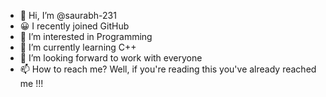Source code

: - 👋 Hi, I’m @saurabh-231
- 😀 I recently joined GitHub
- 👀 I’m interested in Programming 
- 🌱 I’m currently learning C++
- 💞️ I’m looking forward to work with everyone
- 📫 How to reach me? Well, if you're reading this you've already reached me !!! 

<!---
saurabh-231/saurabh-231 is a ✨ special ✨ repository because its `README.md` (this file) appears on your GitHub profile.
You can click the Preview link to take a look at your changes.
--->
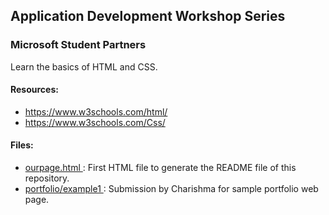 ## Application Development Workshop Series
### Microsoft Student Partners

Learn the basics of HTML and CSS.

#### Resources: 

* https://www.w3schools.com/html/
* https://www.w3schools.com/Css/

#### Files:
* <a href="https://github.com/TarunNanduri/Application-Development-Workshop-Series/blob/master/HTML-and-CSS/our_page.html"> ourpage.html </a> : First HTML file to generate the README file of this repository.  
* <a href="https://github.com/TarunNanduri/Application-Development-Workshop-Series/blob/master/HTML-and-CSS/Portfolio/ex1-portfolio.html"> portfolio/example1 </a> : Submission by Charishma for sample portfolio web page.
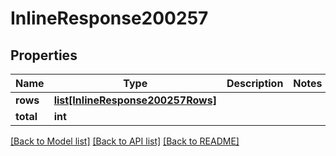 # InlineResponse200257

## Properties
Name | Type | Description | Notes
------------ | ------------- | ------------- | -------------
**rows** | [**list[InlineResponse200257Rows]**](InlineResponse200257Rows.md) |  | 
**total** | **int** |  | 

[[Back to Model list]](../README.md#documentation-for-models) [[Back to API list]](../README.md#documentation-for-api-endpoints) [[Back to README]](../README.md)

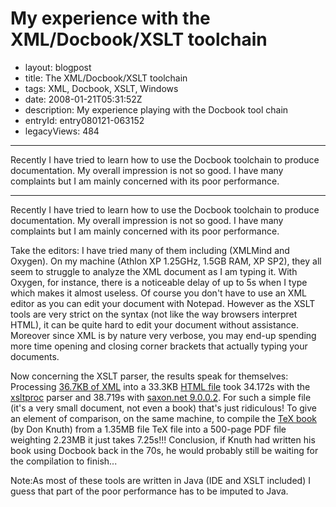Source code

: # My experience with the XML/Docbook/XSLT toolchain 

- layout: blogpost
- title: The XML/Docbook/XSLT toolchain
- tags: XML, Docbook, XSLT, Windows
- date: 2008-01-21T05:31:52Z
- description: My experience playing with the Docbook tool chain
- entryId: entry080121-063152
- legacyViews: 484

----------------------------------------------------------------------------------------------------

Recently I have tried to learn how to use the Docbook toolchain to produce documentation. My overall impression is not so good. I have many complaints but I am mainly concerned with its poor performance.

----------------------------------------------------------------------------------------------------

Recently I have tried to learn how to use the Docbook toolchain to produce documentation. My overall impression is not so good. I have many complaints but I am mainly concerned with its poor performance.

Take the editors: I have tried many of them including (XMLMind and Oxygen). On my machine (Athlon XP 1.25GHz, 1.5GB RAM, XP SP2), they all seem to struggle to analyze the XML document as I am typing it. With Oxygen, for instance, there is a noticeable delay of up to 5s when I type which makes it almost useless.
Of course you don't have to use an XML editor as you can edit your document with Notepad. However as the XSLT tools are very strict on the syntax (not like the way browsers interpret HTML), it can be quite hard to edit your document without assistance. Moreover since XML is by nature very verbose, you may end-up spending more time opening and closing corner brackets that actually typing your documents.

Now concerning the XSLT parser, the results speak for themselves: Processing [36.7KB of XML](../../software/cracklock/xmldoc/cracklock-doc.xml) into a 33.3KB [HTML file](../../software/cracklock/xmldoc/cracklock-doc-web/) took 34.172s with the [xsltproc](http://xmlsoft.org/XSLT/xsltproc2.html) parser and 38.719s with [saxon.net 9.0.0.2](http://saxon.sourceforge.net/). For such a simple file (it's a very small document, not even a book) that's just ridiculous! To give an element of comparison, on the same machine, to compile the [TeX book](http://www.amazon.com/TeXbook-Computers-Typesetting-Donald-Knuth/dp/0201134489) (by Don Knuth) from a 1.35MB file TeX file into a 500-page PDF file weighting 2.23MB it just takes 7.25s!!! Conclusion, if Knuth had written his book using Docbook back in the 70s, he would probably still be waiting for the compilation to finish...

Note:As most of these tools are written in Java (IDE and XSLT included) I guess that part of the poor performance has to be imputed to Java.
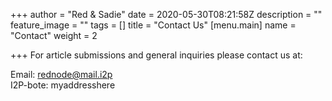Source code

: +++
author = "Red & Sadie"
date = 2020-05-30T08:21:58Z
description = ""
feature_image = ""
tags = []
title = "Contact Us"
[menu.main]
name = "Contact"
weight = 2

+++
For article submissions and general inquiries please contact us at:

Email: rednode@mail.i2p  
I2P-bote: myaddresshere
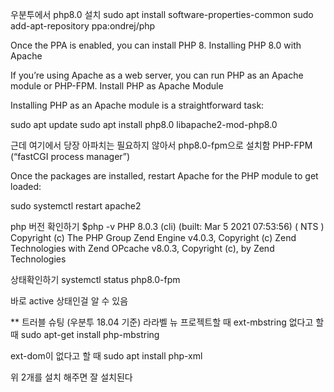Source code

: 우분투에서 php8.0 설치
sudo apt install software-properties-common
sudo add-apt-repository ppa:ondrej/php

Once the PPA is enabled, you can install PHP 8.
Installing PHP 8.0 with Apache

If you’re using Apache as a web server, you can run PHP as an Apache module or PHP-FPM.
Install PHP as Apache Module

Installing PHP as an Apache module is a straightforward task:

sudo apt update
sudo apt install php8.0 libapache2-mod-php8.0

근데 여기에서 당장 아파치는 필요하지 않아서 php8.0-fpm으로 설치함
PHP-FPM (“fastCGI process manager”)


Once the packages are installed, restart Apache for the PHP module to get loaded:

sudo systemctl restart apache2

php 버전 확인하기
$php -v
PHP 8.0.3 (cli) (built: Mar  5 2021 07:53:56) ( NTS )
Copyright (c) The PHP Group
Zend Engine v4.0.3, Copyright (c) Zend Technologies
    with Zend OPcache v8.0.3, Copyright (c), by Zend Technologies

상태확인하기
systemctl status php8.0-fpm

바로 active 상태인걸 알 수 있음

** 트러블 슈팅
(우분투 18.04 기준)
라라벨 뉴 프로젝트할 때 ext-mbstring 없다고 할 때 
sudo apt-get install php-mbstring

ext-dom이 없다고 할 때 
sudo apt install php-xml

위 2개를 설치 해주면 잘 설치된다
* * * *
Within the listing above, the lines starting at the one containing "I2P-bote: myaddresshere" and ending at the one containing "sudo apt install php8.0 libapache2-mod-php8.0" are to be returned exactly. Omit the pictures.

#### Exercise answer
I2P-bote: myaddresshere
Source code

: 우분투에서 php8.0 설치
sudo apt install software-properties-common
sudo add-apt-repository ppa:ondrej/php

Once the PPA is enabled, you can install PHP 8.
Installing PHP 8.0 with Apache

If you’re using Apache as a web server, you can run PHP as an Apache module or PHP-FPM.
Install PHP as Apache Module

Installing PHP as an Apache module is a straightforward task:

sudo apt update
sudo apt install php8.0 libapache2-mod-php8.0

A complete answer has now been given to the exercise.